Sur le vif - Lundi 08.08.22 - 05.52h
Débarqués en Normandie le 6 juin 1944, les Américains mettent plus de sept mois avant de pénétrer par forces terrestres sur le sol allemand. La résistance de la Wehrmacht, sur les verrous stratégiques, est phénoménale, comme elle le sera face aux Russes, devant Berlin. Depuis deux ans, jour et nuit, Anglais et Américains pulvérisent de bombes les villes allemandes. Le terrain est préparé. Mais les Allemands, jusqu’au dernier jour, se battront. La victoire décisive contre le Reich se fait à l’Est, mais la percée anglo-américaine en Rhénanie, puis en Basse-Saxe, joue évidemment un rôle important.
Je résume ici en quelques lignes, pour ceux qui ne connaîtraient pas, les onze derniers mois d’une guerre dont le détail m’habite et me passionne depuis plus d’un demi-siècle. Je pourrais la raconter jour par jour, parfois même heure par heure, dans les moments-clefs comme l’offensive allemande dans les Ardennes, fin décembre 44, ou les ultimes combats, titanesques, pour défendre Berlin, fin avril 45. Ou encore, les semaines de résistance dans le bocage normand, en juin-juillet 44, où les Allies ont été tenus en échec. Je peux vous dire exactement, à chaque fois, quelle unité allemande s’est battue, sous quel commandement.
Les Américains sont implantés en Allemagne depuis janvier 1945. Cela fait plus de 77 ans. D’abord, comme occupants. Puis, comme « alliés ». J’ai passé de longues périodes de ma jeunesse en Allemagne. Chez des Bavarois américanophiles, à l’image du bouillant Franz-Josef Strauss. Mais aussi, beaucoup plus important et formateur, chez un ancien combattant du Front de l’Est, tout au Nord de l’Allemagne, en 1972, qui me racontait tous les soirs la Guerre à l’Est.
Une passion de la connaissance qui m’a accompagné toute ma vie, et m’a amené à rencontrer et interviewer tant d’autres témoins, comme feu August von Kageneck, officier de Panzers à l’Est, issu des milieux que ma mère avait fréquentés en Allemagne, dans les années trente. Son père avait été aide de camp du Kaiser. Enfant, il s’était mis au garde à vous devant Hindenburg, le vainqueur de Tannenberg en 1914, venu leur rendre visite dans le château familial de Rhénanie, au milieu des années vingt.

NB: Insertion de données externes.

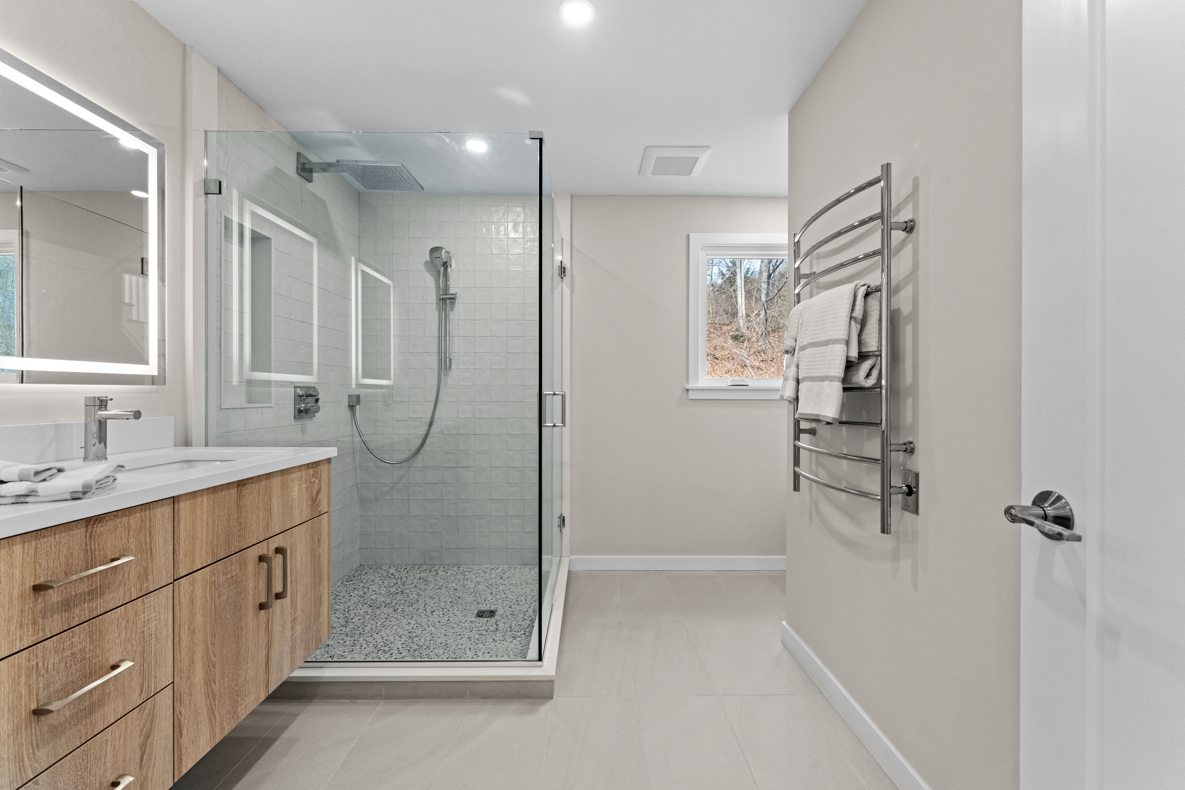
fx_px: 494
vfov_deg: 77.3
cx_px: 592
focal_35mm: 15
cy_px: 395
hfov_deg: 100.4
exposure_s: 1/40
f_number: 11
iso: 3200
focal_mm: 15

Les Américains en Allemagne, c’est plus de trois quarts de siècle d’Histoire. Les Russes ont quitté la DDR en 89/90, au moment où Kohl a littéralement absorbé ce pays pour établir l’influence atlantiste sur l’ensemble des Allemagnes. Les Américains, eux, sont restés. Et se sont projetés sur les pays d’Europe centrale et orientale, jusqu’à aller narguer les Russes à leurs frontières.

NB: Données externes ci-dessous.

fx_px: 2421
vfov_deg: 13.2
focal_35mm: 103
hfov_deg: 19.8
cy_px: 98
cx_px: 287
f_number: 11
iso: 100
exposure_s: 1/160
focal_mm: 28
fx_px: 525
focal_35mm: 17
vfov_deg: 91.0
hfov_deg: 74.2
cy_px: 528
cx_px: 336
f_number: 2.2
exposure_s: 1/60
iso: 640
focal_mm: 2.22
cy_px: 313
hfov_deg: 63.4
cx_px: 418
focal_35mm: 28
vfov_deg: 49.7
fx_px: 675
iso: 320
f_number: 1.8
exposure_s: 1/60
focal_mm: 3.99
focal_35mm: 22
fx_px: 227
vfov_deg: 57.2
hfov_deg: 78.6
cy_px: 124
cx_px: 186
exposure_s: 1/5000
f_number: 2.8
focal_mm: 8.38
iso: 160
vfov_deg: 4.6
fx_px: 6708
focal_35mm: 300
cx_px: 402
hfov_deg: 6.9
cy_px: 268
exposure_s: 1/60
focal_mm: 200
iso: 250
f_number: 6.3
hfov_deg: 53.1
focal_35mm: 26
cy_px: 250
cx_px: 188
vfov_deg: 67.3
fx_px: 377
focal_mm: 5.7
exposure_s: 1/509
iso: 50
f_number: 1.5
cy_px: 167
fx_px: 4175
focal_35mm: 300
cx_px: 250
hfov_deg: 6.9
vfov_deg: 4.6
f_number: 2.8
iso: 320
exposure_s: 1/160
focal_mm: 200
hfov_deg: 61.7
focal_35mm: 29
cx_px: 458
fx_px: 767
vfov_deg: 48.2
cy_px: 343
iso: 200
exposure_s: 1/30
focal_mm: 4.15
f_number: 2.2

C’est dans ce contexte d’expansion continue, et de provocation permanente, qu’il convient de mettre en perspective l’affaire ukrainienne actuelle. Il faut utiliser les outils de la connaissance, ainsi que nous y invite il y a 25 siècles l’historien grec Thucydide, et surtout ne jamais se laisser contaminer par la morale. Notre analyse doit être froide, stratégique, et reconstituer les chaînes de causes et de conséquences. C’était valable dans les guerres balkaniques, il y a 30 ans. Ça le demeure, plus que jamais, face au conflit ukrainien.
J’annonce, dès le premier jour, que l’Allemagne finira par jouer un rôle-clef dans cette affaire. Elle se cherche encore, c’est sûr. Quelle va être, ces prochaines années, l’évolution de ses relations avec les Etats-Unis ? Avec la Russie ? Le poids des nécessités en approvisionnement énergétique. L’évolution des esprits allemands face à leur propre Histoire, depuis Frederic II (1740-1786), notamment dans la question cruciale de l’Ostpolitik, un demi-siècle après les intuitions géniales de Willy Brandt (1969-1974). À qui profitera, le jour venu, le réarmement allemand ? Quelle marine va s’imposer dans la Baltique ? Une ou deux questions, parmi tant d’autres.
La présence américaine en Allemagne n’a rien de définitif. Quatrième puissance économique du monde, en pleine expansion commerciale sur les Marches de l’Est, en amorce d’un réarmement massif, habitée par les esprits les plus vifs et les plus ingénieux, l’Allemagne n’a pas dit son dernier mot. Son comportement futur face à l’Est constitue l’une des clefs majeures des futurs équilibres. Dans l’Ostpolitik, elle jouera, une fois de plus, son destin.